Florida home sales end 2025 higher

A late-year drop in mortgage rates helped reverse an early slump

Florida home sales end 2025 higher

Florida’s housing market ended 2025 with higher single-family home sales and stabilizing prices after a year of shifting conditions, according to new data released by Florida Realtors.

Closed sales of existing single-family homes reached 255,012 for the year, up 0.9% from 2024, the organization reported. Existing condo-townhouse sales totaled 88,793 units statewide, down 5.9% from the previous year.

The market shifted direction midway through 2025 after starting the year with declining sales and rising inventories, similar to patterns seen in 2023 and 2024, said Dr.
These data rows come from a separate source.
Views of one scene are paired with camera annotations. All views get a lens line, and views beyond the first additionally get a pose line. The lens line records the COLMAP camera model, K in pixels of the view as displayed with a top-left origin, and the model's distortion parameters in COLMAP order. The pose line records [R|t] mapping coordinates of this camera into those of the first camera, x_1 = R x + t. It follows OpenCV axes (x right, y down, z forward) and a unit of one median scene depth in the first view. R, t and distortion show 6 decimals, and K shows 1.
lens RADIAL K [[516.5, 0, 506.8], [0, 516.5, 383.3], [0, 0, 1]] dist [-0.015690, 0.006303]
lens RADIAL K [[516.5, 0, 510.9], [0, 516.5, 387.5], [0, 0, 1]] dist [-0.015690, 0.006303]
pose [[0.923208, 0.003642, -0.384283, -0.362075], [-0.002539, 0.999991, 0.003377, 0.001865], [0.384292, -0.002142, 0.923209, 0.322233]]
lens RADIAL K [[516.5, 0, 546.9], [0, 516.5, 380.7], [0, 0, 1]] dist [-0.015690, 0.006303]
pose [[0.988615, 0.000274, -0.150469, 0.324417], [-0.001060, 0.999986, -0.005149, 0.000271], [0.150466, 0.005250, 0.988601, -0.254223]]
Brad O’Connor, chief economist for Florida Realtors.

“Mortgage rates fell by more than half a percentage point in the waning months of the year, and as a result, sales really responded here in the Sunshine State,” O’Connor said.

December marked the fifth consecutive month of year-over-year increases in new pending sales of single-family homes, with 5.4% more homes going under contract than in December 2024. The streak was the longest period of growth since an 11-month run that began in February 2021 during the pandemic housing boom, O’Connor said.
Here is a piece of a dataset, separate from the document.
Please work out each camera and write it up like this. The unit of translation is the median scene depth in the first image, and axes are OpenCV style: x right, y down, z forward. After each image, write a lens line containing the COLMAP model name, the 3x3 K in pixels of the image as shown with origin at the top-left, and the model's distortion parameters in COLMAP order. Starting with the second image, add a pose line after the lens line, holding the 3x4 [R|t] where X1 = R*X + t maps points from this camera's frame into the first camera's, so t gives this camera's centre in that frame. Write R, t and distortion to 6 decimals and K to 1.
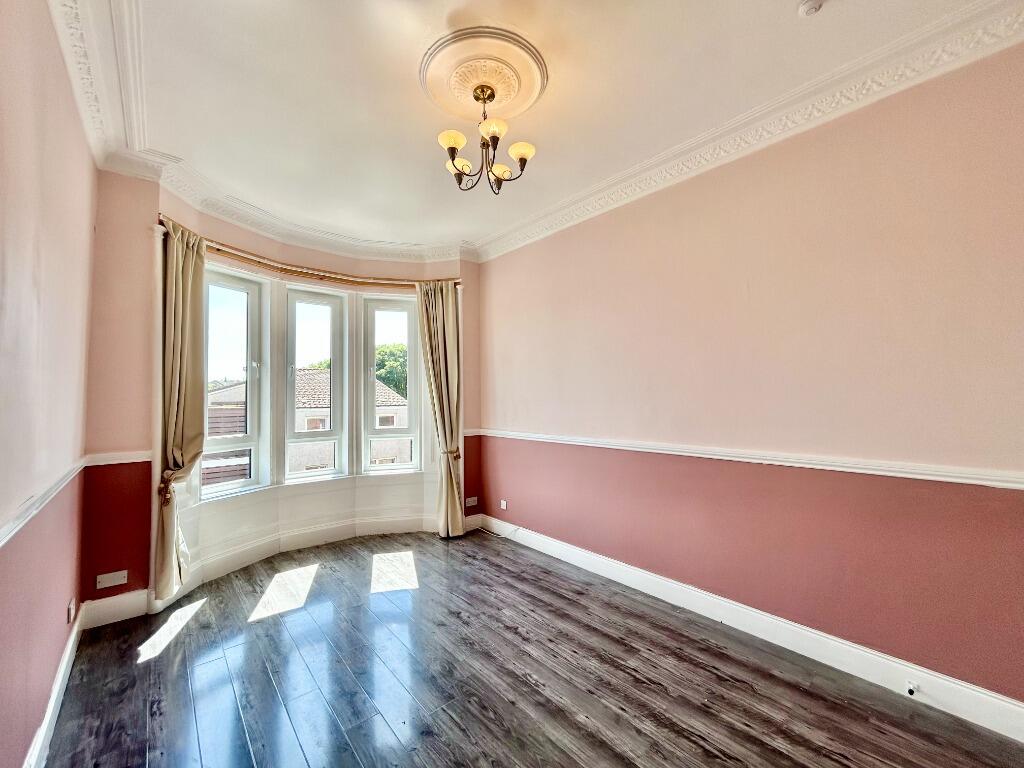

The statewide median sales price for single-family existing homes stood at $413,990 at year’s end, down 1.4% from 2024. Condo-townhouse properties had a median price of $310,000, down 4.7% from the previous year.

Inventory levels showed a 4.6-month supply for single-family homes and an 8.8-month supply for condo-townhouse properties in December 2025 and the fourth quarter of 2025, suggesting a return to more typical seasonal patterns, the data showed.

Chuck Bonfiglio, 2026 Florida Realtors president and broker-owner of AAA Realty Group in Plantation, said the market offered improved conditions for both buyers and sellers.

“Buyers have more homes to choose from, sellers are seeing steady demand, and prices are reaching a healthier range,” Bonfiglio said.

O’Connor said condo and townhouse sales have faced steeper declines than single-family homes in recent years, particularly because of safety regulations and reserve requirements introduced beginning in 2022. While these rules improve building safety, they also increase costs, he said.

The annual dollar volume of single-family sales rose 2% to $154.6 billion in 2025, the third-highest total since records began in 2008. For condo-townhouse sales, dollar volume fell 8.5% to $40.6 billion.

Fourth-quarter data showed closed sales of single-family homes totaled 60,872, up 7.7% from a year earlier, with a median price of $413,000. Condo-townhouse sales reached 21,233 units, up 7.9%, with a median price of $300,000.